Mobile home parks as an asset are a great addition to a retirement plan. The asset has proven to be extremely stable over the last few decades. The rental income generated by the asset is rising with inflation, providing a layer of protection from high inflation in our economy. If you have found the right operator to invest in, you can generally expect the park to perform similarly year after year. Mobile home parks have one of the lowest vacancy rates in the world of property rentals, often seeing tenants stay on average 10 years or more in the park. Collection loss is also one of the lowest, typically below 5%. Although they get a bad reputation for the demographic of people they serve and the locations they are in, they are often the unsung hero of the cash flow and retirement world. A good operator can keep a park cash flowing and paying investors for years with proper planning and budgeting for expenses. Mobile home parks are also a sector of real estate with a very limited supply, very few being built while many are being redeveloped. However, although mobile home parks may be dwindling from the American landscape, the low-income American demographic is only growing, leaving a huge need for affordable housing in America. While it may not be profitable to build large apartment complexes and housing developments in rural areas of the US, often income levels don’t support those mainstream housing options. Mobile home parks provide that gap in these areas, often having high demand from locals looking for an alternative to high rents or travel into more dense metros to find affordable housing.
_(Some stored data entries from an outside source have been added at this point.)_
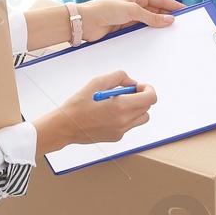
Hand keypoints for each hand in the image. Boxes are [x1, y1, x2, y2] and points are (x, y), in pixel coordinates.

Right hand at [33, 70, 156, 154]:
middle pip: (147, 107)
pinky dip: (126, 117)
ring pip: (141, 117)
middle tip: (126, 92)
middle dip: (140, 97)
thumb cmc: (77, 106)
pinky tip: (110, 113)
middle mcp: (123, 121)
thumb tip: (131, 82)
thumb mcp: (96, 82)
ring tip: (118, 103)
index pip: (150, 98)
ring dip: (135, 108)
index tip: (138, 86)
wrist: (65, 127)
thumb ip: (118, 77)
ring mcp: (121, 131)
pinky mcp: (116, 137)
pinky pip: (130, 125)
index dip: (147, 89)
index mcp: (120, 107)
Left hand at [78, 0, 183, 42]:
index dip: (172, 5)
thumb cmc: (105, 9)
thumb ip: (151, 17)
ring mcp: (129, 17)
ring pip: (149, 22)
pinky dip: (149, 34)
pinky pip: (141, 31)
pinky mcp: (124, 29)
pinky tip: (157, 39)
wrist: (86, 22)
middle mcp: (133, 5)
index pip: (159, 0)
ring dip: (158, 27)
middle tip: (181, 24)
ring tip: (172, 33)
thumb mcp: (132, 10)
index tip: (184, 10)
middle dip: (167, 17)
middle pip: (155, 11)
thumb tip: (169, 20)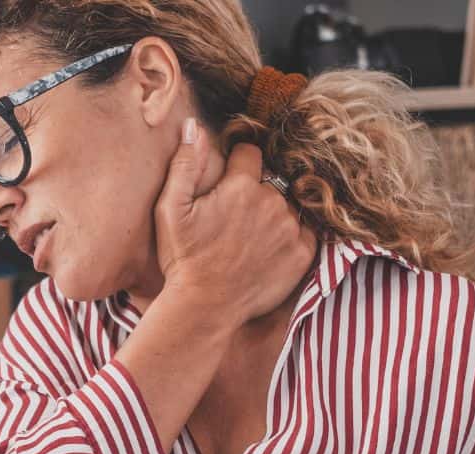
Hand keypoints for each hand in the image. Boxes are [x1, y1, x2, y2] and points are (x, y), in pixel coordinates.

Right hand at [152, 118, 316, 324]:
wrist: (205, 307)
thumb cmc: (183, 259)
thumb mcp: (170, 210)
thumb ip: (184, 164)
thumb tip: (193, 126)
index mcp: (241, 187)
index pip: (250, 154)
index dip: (237, 167)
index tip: (227, 184)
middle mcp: (272, 203)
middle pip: (270, 182)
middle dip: (254, 194)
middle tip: (233, 222)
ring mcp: (290, 229)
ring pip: (286, 206)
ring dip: (272, 215)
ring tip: (248, 240)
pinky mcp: (303, 254)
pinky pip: (304, 232)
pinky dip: (290, 237)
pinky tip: (267, 251)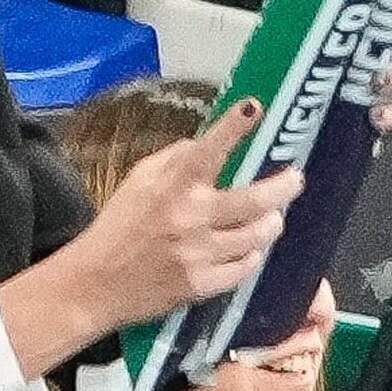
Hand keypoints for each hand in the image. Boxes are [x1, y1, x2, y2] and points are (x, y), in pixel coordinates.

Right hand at [1, 99, 304, 376]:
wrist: (97, 282)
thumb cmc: (119, 226)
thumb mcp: (138, 181)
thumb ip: (173, 159)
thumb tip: (205, 144)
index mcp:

Although mobile home parks are considered to be a much more complex investment to operate than a single-family home or apartment, with the right operator and the right investment structure, it can be a completely hands-off and passive investment that provides cash flow and growth for retirement.
As a high-income earner, you are in the driver’s seat of your retirement future, with options open to you that many will never have. The worst part is many high-income earners never save or invest any different than the average American, which still sets them up for the same stress and worry about retirement as the American who earns much less. This should not happen after all the hard work put in to rise to that status.
When the time comes that you want to slow down and just be free—free to travel or spend more time with your family, live with your children again and take care of your grandchildren, give your family experiences they will never forget, explore the places you never had a chance while building your wealth—will you have the income from cash flow to live that lifestyle? Are you confident that you can do this without having to draw down your principal retirement balance and cannibalize the nest egg that provides that annual or quarterly payout?
Looking into a mobile home park syndication could be the answer to provide you exactly what you knew you needed but didn’t know where to start. Don’t just settle for growth and no cash flow. Cash flow is the key to lifestyle, while the growth or appreciation of your principal is the key to wealth. Placing your money in an asset that only provides one will over time be detrimental to the other. Rather, consider options that provide both, and to make it even better, consider the option that even sprinkles in tax benefits. Mobile home park syndications can be a great option for many high-income earners and provide the trifecta of cash flow, growth, and tax benefits.